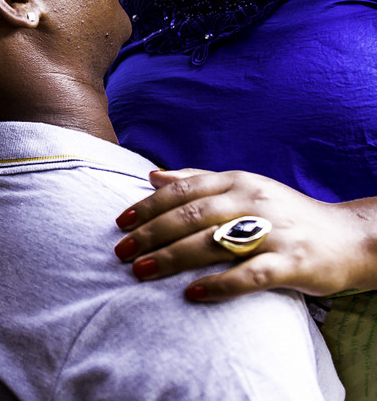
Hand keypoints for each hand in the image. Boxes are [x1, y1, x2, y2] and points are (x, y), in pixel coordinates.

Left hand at [113, 168, 376, 300]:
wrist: (350, 238)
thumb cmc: (285, 214)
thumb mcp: (244, 189)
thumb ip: (198, 181)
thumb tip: (153, 175)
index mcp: (237, 182)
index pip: (183, 189)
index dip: (148, 205)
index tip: (119, 223)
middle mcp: (253, 201)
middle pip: (191, 215)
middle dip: (151, 233)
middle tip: (120, 252)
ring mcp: (274, 231)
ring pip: (213, 242)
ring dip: (172, 257)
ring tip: (141, 271)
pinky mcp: (292, 262)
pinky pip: (250, 274)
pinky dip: (219, 284)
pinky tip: (192, 294)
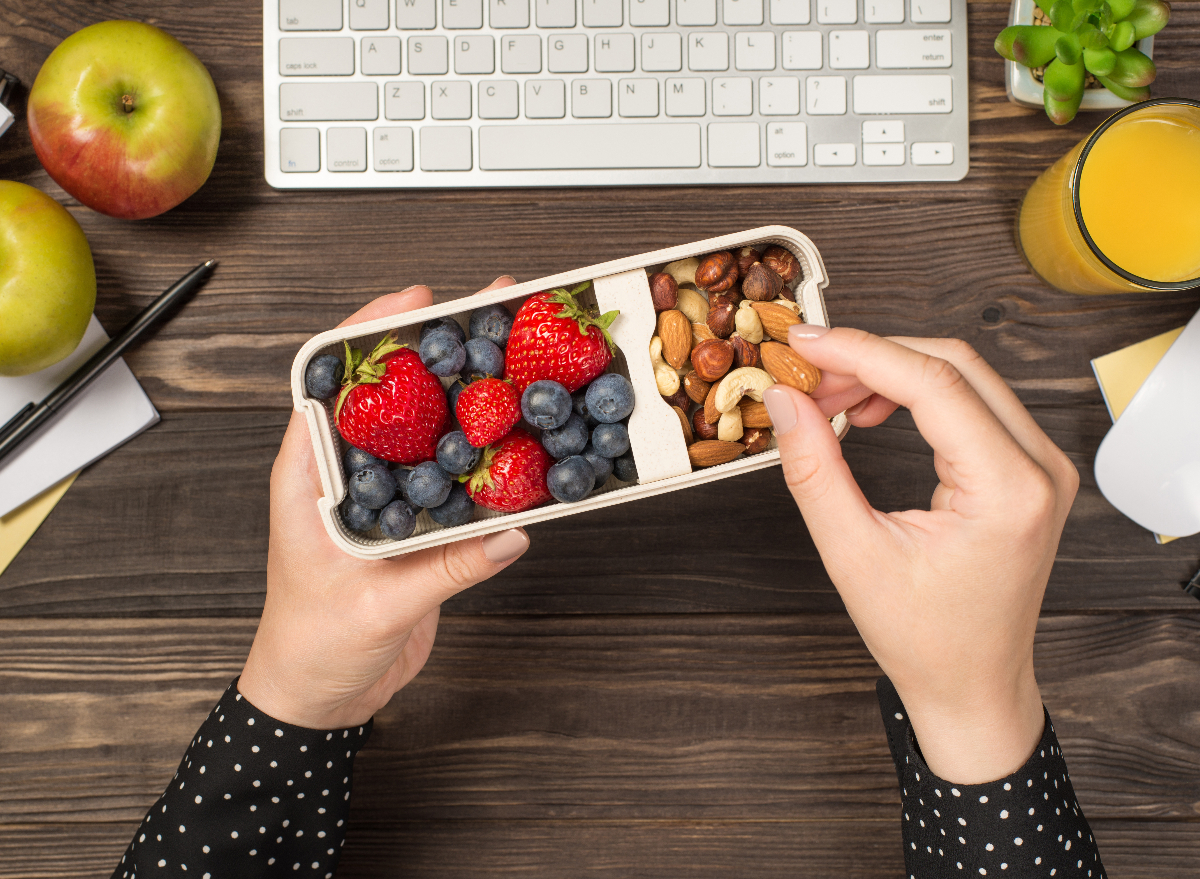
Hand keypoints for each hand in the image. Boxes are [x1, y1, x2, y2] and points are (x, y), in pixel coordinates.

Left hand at [239, 278, 529, 729]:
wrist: (321, 696)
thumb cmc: (312, 648)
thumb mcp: (375, 607)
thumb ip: (444, 570)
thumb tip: (510, 533)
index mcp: (309, 477)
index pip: (330, 382)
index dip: (370, 333)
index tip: (416, 301)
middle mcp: (345, 474)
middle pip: (389, 391)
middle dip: (435, 347)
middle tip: (487, 310)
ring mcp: (382, 496)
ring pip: (425, 425)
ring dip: (465, 392)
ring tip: (513, 356)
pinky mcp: (412, 522)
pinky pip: (451, 473)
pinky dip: (483, 451)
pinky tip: (519, 437)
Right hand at [762, 325, 1078, 783]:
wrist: (973, 684)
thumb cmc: (925, 638)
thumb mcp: (853, 555)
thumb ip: (814, 471)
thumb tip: (785, 401)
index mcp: (1007, 490)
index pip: (933, 383)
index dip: (860, 352)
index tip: (803, 343)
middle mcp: (1038, 467)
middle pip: (952, 364)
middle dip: (871, 358)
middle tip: (807, 375)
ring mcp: (1040, 465)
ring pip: (961, 376)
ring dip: (891, 373)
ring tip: (830, 400)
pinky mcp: (1027, 469)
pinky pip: (971, 403)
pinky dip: (914, 395)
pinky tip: (870, 413)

*-*-*

◆ What is expected ◆
Would you please print out all the records above exactly, minus any pictures?

◆ Expected answer ◆
Hand keypoints for each hand in the image. Boxes are [x1, y1, x2, y2] and points are (x, y), in pixel coordinates.

Left hand at [113, 168, 376, 300]:
wrist: (350, 238)
thumb cmc: (285, 214)
thumb mcp: (244, 189)
thumb ip: (198, 181)
thumb tip: (153, 175)
index mcp: (237, 182)
index pip: (183, 189)
index dip: (148, 205)
index tip: (119, 223)
middle mcp: (253, 201)
middle pip: (191, 215)
middle dip: (151, 233)
middle tip: (120, 252)
ring mcp: (274, 231)
ring pip: (213, 242)
ring dip: (172, 257)
ring tip: (141, 271)
pinky mcp: (292, 262)
pinky pip: (250, 274)
pinky dip: (219, 284)
pinky tip: (192, 294)
Hand keypoints for each hand in the image. Boxes are [x1, y1, x2, y2] and points are (x, y), in pixel coordinates.

Left hand at [239, 278, 529, 729]:
wrist: (321, 696)
thumb cmc: (312, 648)
thumb mcp: (375, 607)
thumb ip: (444, 570)
thumb tip: (510, 533)
index mcp: (309, 477)
index pip: (330, 382)
index dip: (370, 333)
index tip: (416, 301)
middle mcp: (345, 474)
middle pip: (389, 391)
middle dip: (435, 347)
middle tip: (487, 310)
ring mcp: (382, 496)
ring pip: (425, 425)
ring dip: (465, 392)
ring tip: (513, 356)
pinky mcp: (412, 522)
pinky pip: (451, 473)
pinky dip: (483, 451)
pinky tip: (519, 437)
Right hand at [762, 325, 1078, 783]:
wrist: (973, 684)
thumb cmc: (925, 638)
thumb mcp: (853, 555)
thumb ip: (814, 471)
thumb tip: (785, 401)
index mcp: (1007, 490)
index pip: (933, 383)
index dip: (860, 352)
index tip: (803, 343)
middle mcp: (1038, 467)
middle pip: (952, 364)
middle dip: (871, 358)
middle tip: (807, 375)
ring mcp: (1040, 465)
ring pip: (961, 376)
ring dip: (891, 373)
ring tip: (830, 400)
pinky mcp: (1027, 469)
pinky pip: (971, 403)
pinky dip: (914, 395)
pinky tip: (870, 413)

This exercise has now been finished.